Biogen has a new R&D leader, announcing Tuesday that Michael Ehlers will leave on Oct. 11 and, effective immediately, pass his duties on to Chief Medical Officer Alfred Sandrock. Ehlers is heading to Apple Tree Investors, a life sciences fund where he’ll serve as chief scientific officer and, for a portfolio company called Limelight Bio, CEO.While the early days of Ehlers’ three-year stint were marked by the approval of Spinraza, Biogen’s now-blockbuster spinal muscular atrophy drug, recent clinical setbacks have cost the company billions of dollars in market value. Most notable is the failure of its prized Alzheimer’s disease drug, aducanumab.According to a company release, Sandrock will continue to serve as chief medical officer in addition to taking on the executive vice president of R&D role. Sandrock has been with the company for 20 years.
Ehlers saw first hand the high risk, high reward nature of Biogen’s business, though his departure comes at a time when the risks have dominated.
Biogen operates in the complex world of neuroscience drugs, which have a poor track record in the clinic. While the company found success in multiple sclerosis and spinal muscular atrophy, its work in Alzheimer’s, pain and stroke hasn’t been so fruitful.
In March, Biogen suffered its biggest failure yet.

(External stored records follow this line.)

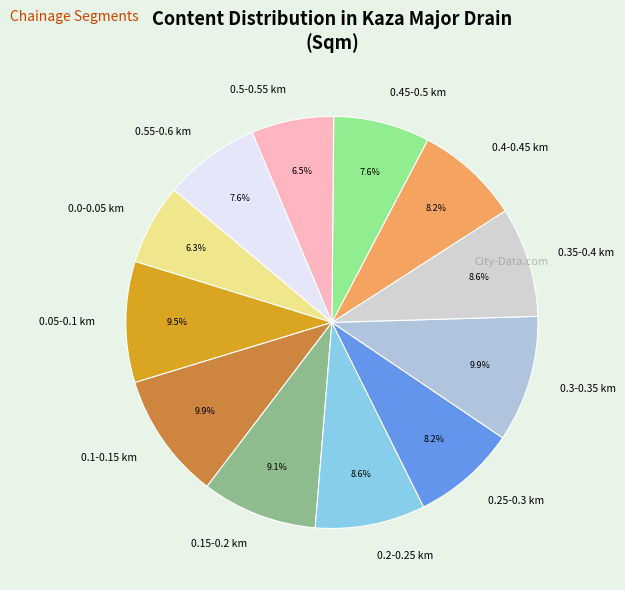

How many segments does this pie chart have?

12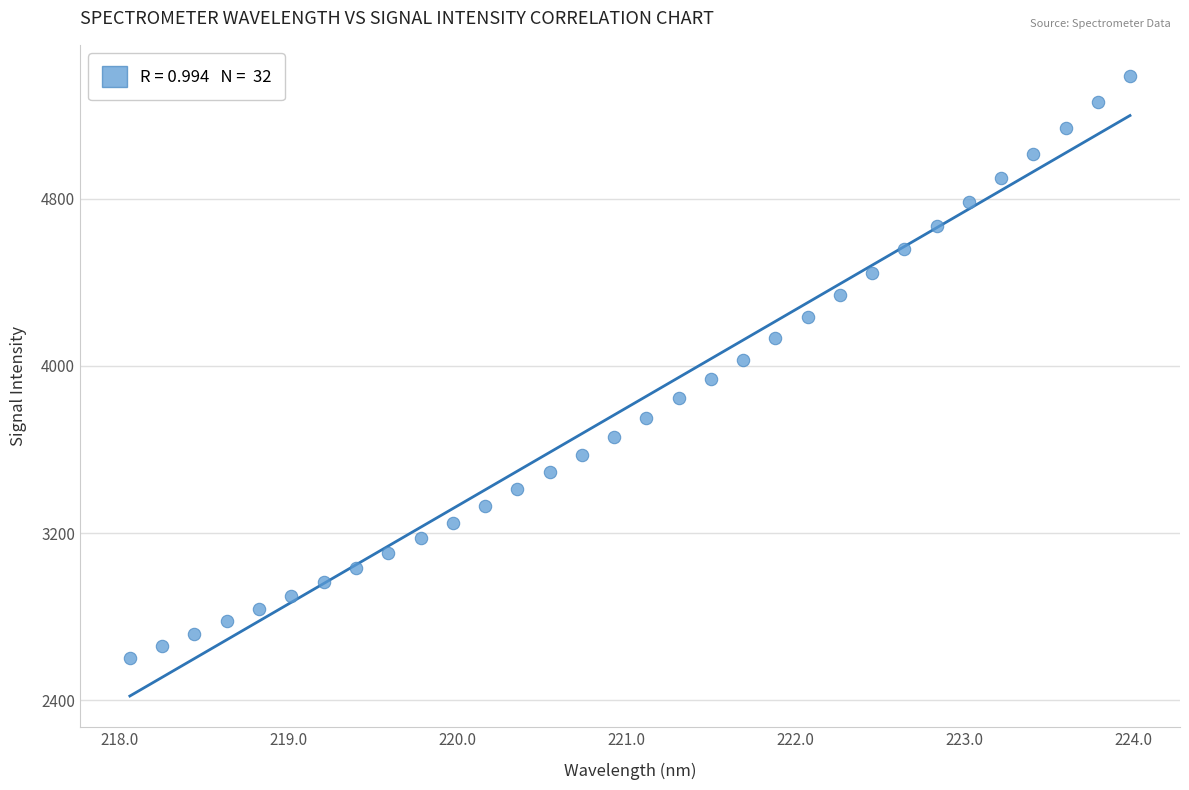

What is the range of X values (max minus min)?

5.9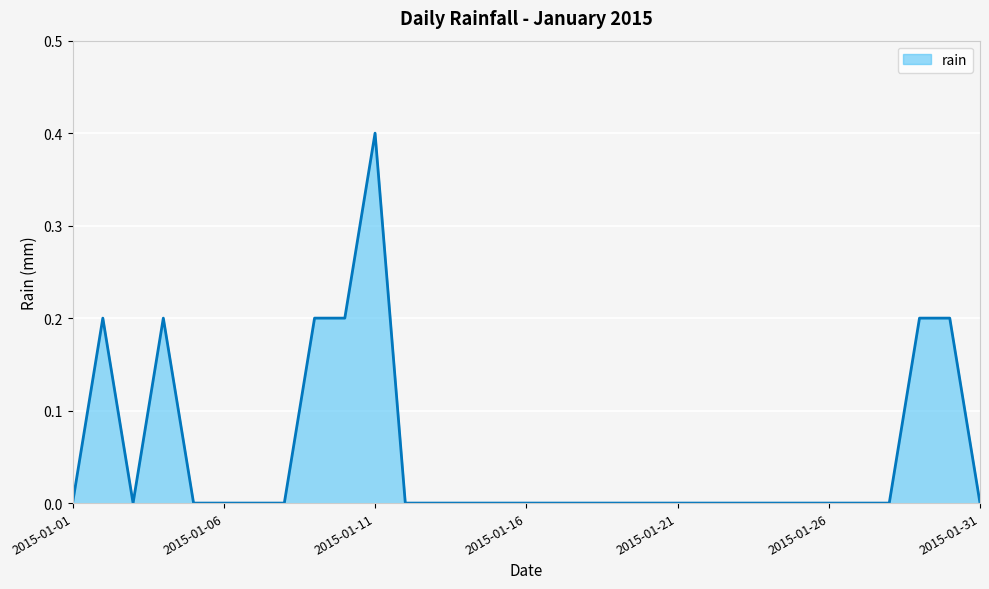

Where is the first local maximum?

2015-01-02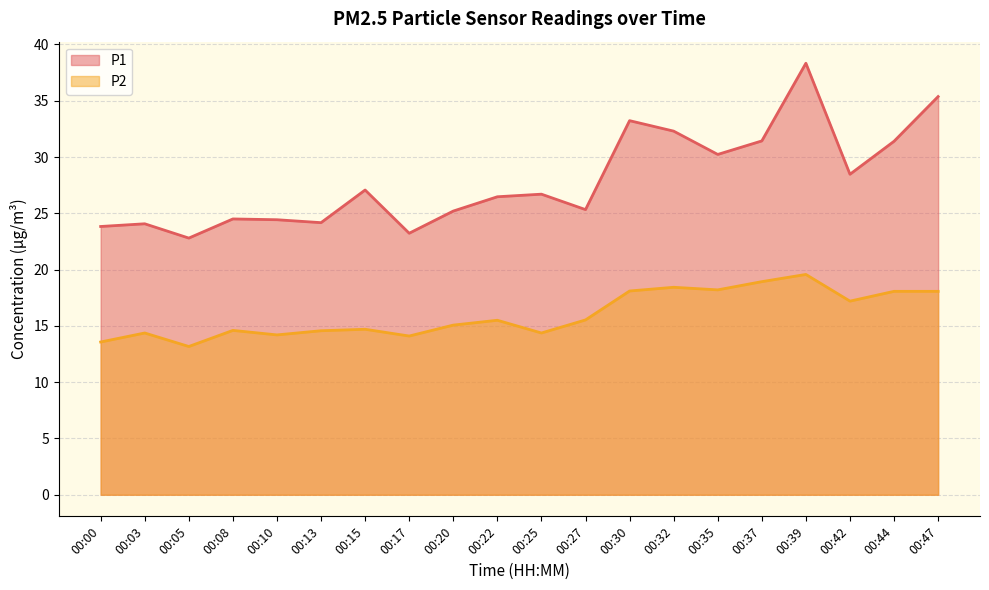

True or false: P1 and P2 cross at least once.

False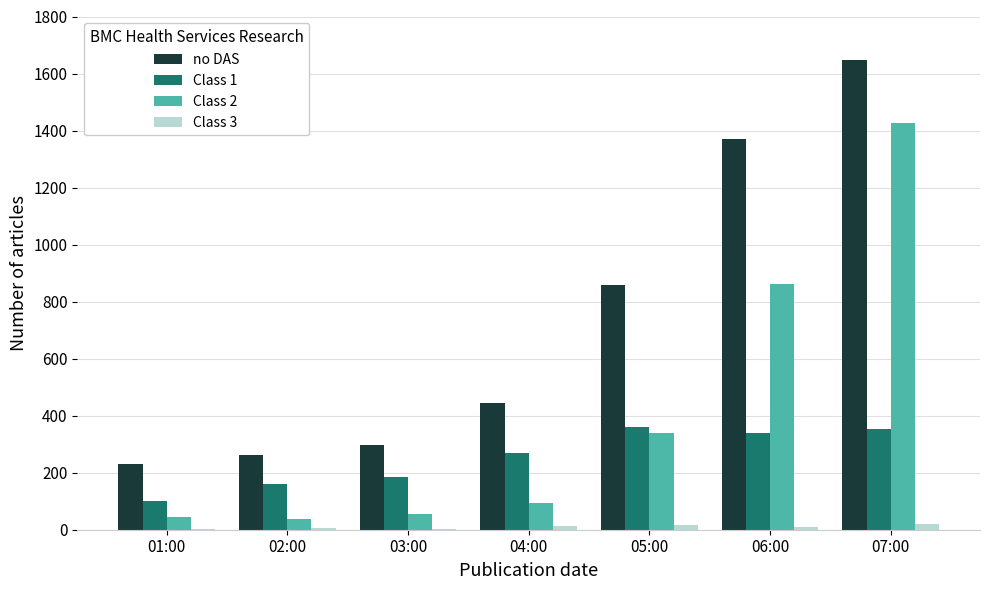

Is the value of Class 3 at 03:00 greater than the value of Class 2 at 03:00?

No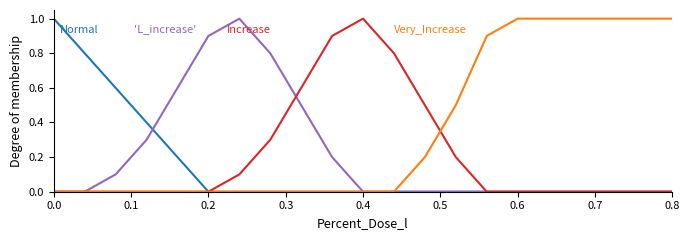

What is the maximum value shown in the chart?

1.0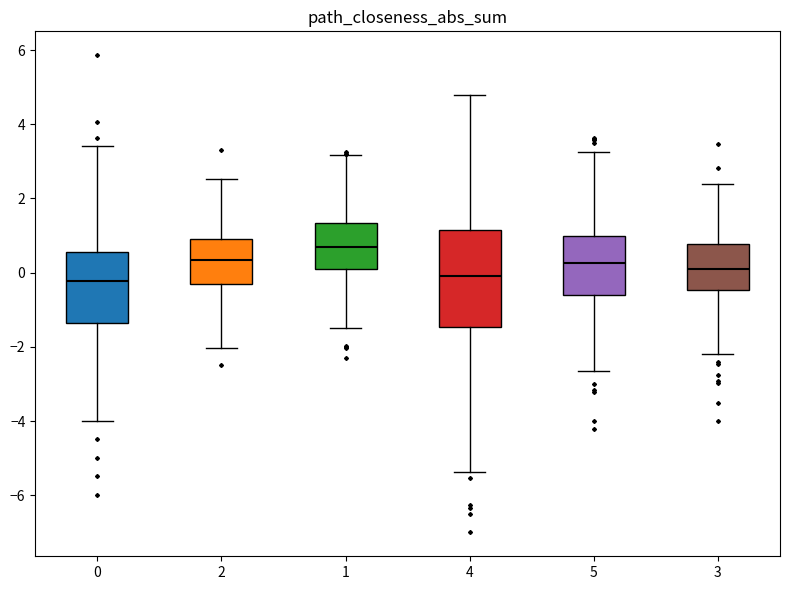

Where is the upper edge of the box at x = 3 on the y-axis? The values are not printed on the chart, so give them approximately, as read against the axis.

0.8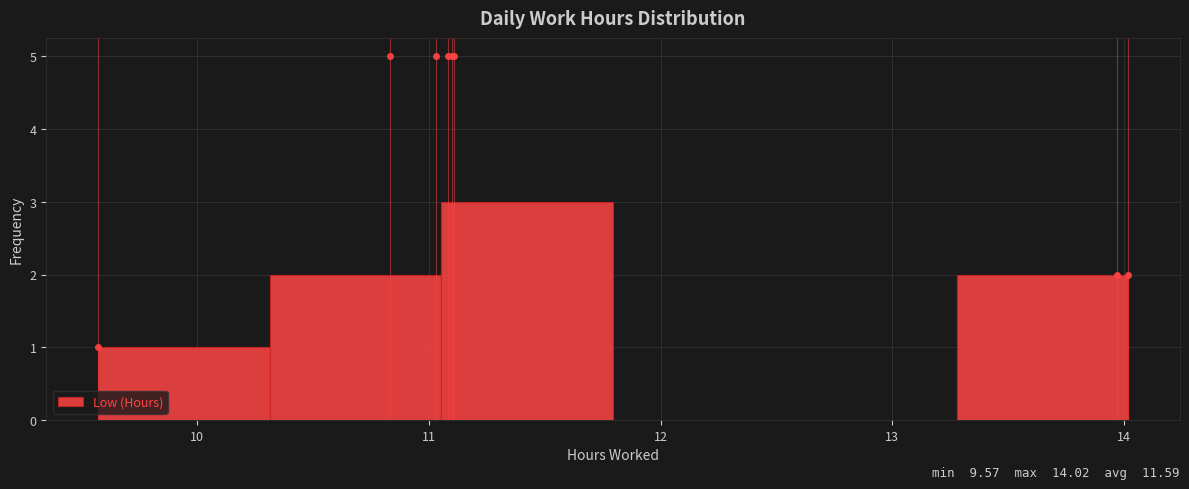

Over which range of the x-axis is the bar tallest?

11.1 to 11.8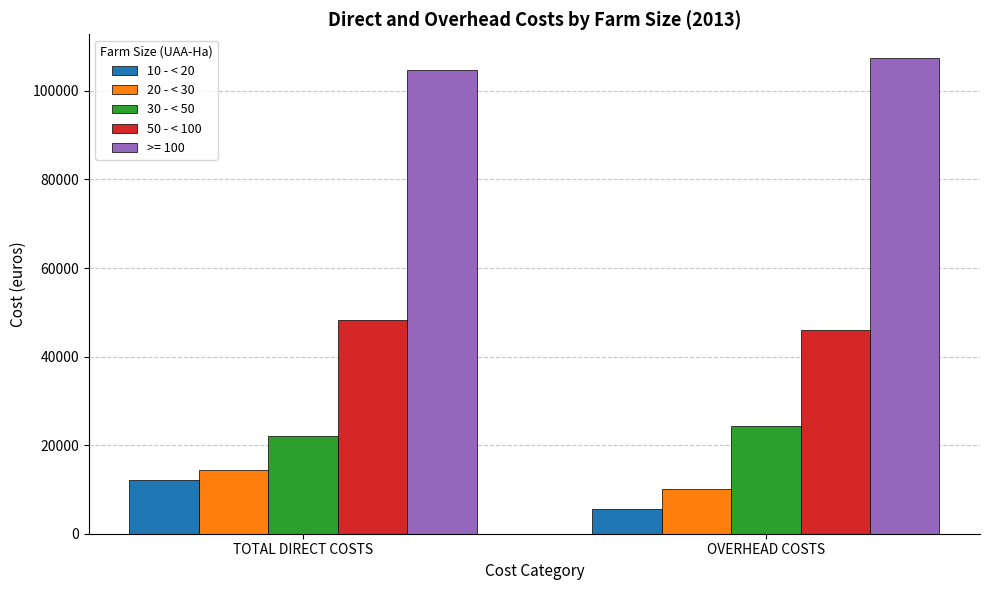

True or false: 20 - < 30 has a value of 21147 at TOTAL DIRECT COSTS.

False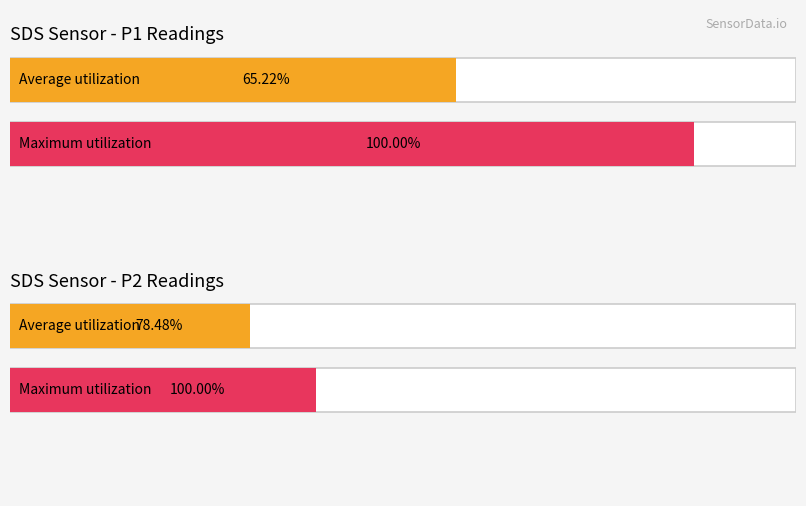

Does the chart contain stacked bars?

No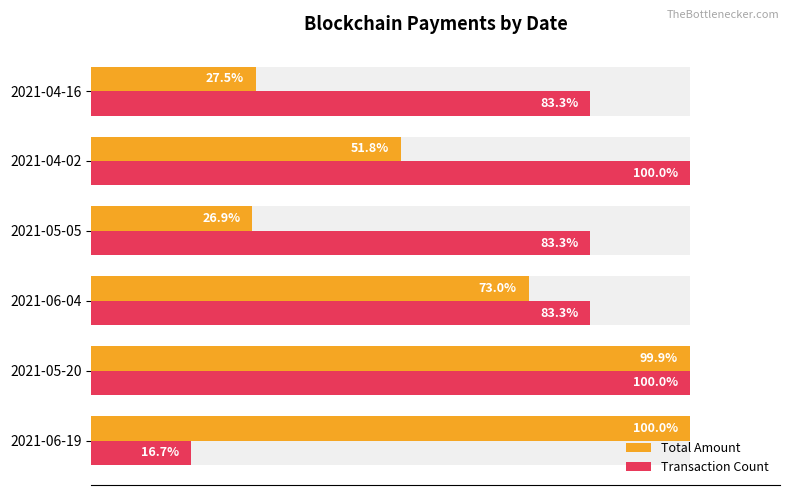

What is the difference between the maximum and minimum values in the Transaction Count series?

83.3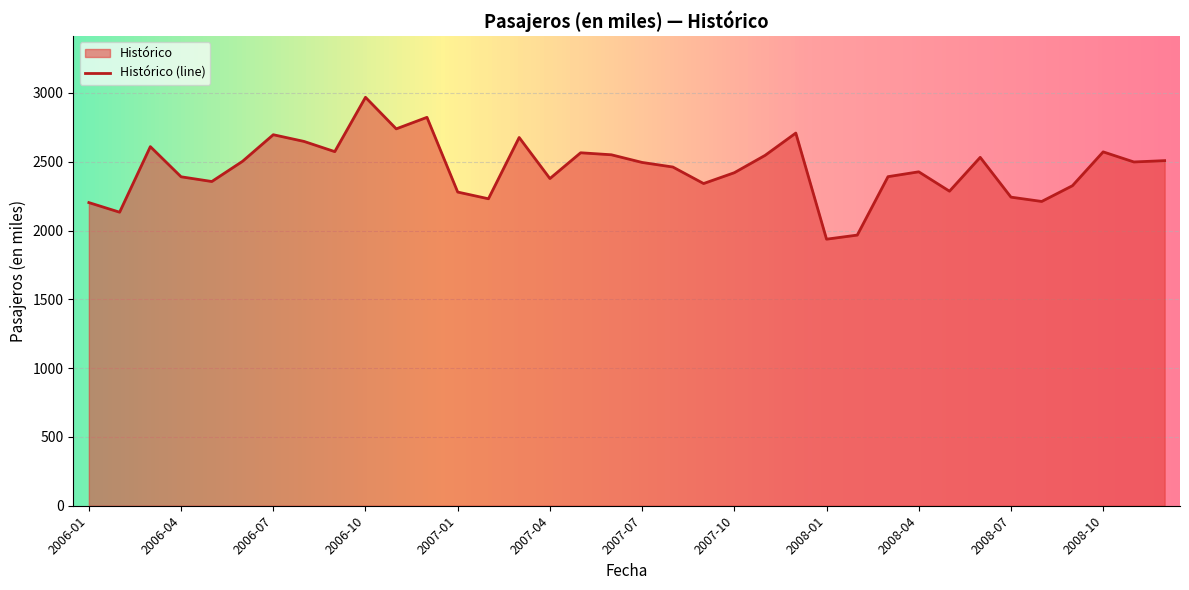

What position from the right is 2007-10?

15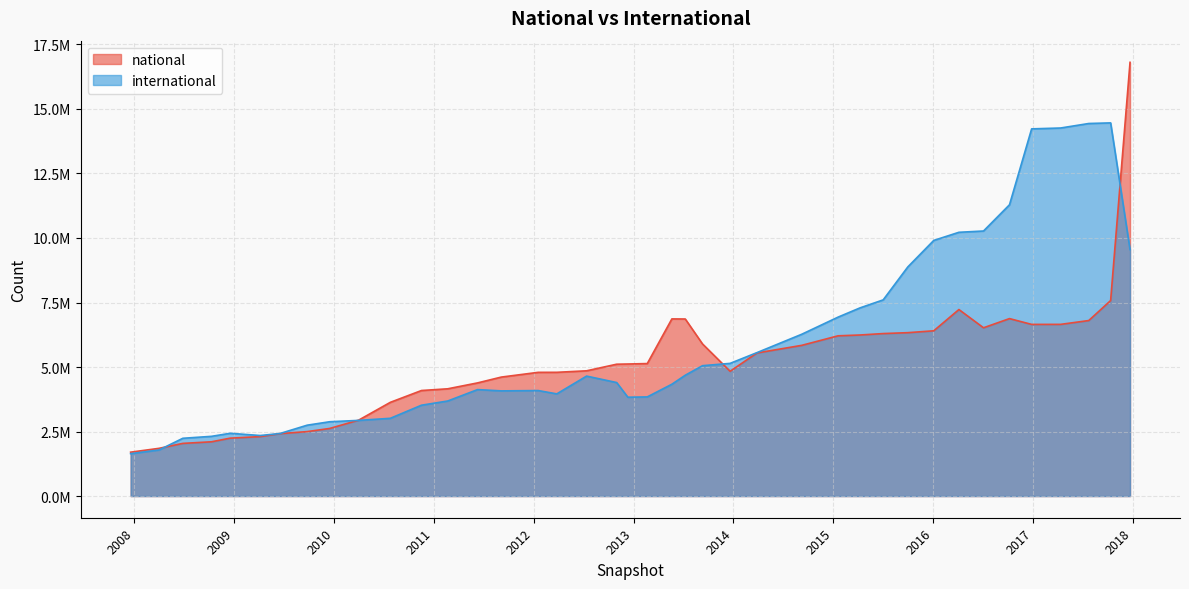

How many data points in international are above 4398091?

19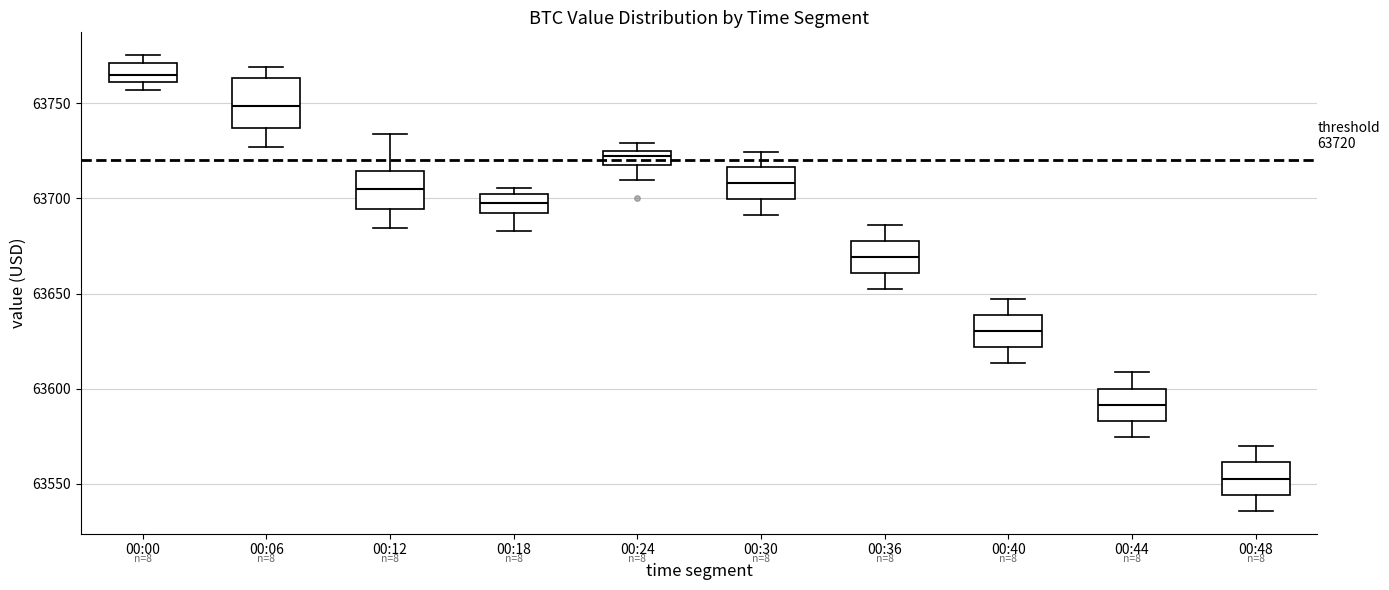

Which box has the lowest median line?

00:48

The company lost more than $20 billion in market capitalization on news that it was halting late-stage studies of aducanumab — an Alzheimer’s drug that, at least by Wall Street estimates, was far and away its most valuable pipeline asset.
More recently, Biogen scrapped studies for another experimental Alzheimer’s drug, elenbecestat, and an idiopathic pulmonary fibrosis treatment known as BG00011.
The failures have put pressure on Biogen to diversify. By July, company leadership was telling investors that immunology and ophthalmology would be areas of focus moving forward, bolstered by two experimental lupus drugs and the acquisition of gene therapy developer Nightstar Therapeutics.
Still, investors seem to want more business development that would fill and de-risk Biogen’s pipeline.
RBC Capital Markets analyst Brian Abrahams wrote in an Oct. 1 note to clients that, while Biogen’s R&D is in good hands with Sandrock, the departure of Ehlers won’t do much to quell shareholder concerns.
“We believe the departure of a key member of [management] and a face of the company is a loss, and will likely also continue Street skepticism around their riskier, near-term data readouts,” he wrote.
“Additionally, we believe that as the head of R&D, he likely played a meaningful role in BD discussions, and that his departure may further complicate their efforts to vet and bring in new technologies and opportunities so important for [Biogen’s] revenue sustainability.”
Investors appear to have apprehensions too. Biogen shares were down about 1.5% by noon Tuesday.
Ehlers came to Biogen in 2016 after six years at Pfizer, where he held high-level roles in the pharma giant’s neuroscience and pain research unit. In a statement, Ehlers said it “is the right time to pass the baton” at Biogen.
He’s now off to Apple Tree and Limelight Bio, a biotech working on gene therapies for inherited diseases of the brain, eye, liver and muscle. Limelight’s R&D includes “treatments for diseases that cannot be addressed by current gene therapy methods,” according to an Oct. 1 release.
Aside from Ehlers and Sandrock, Biogen announced that it appointed Alphonse Galdes, who joined Biogen in 1995, to head of pharmaceutical operations and technology. Galdes most recently served as senior vice president of asset development and portfolio management, starting in November 2015.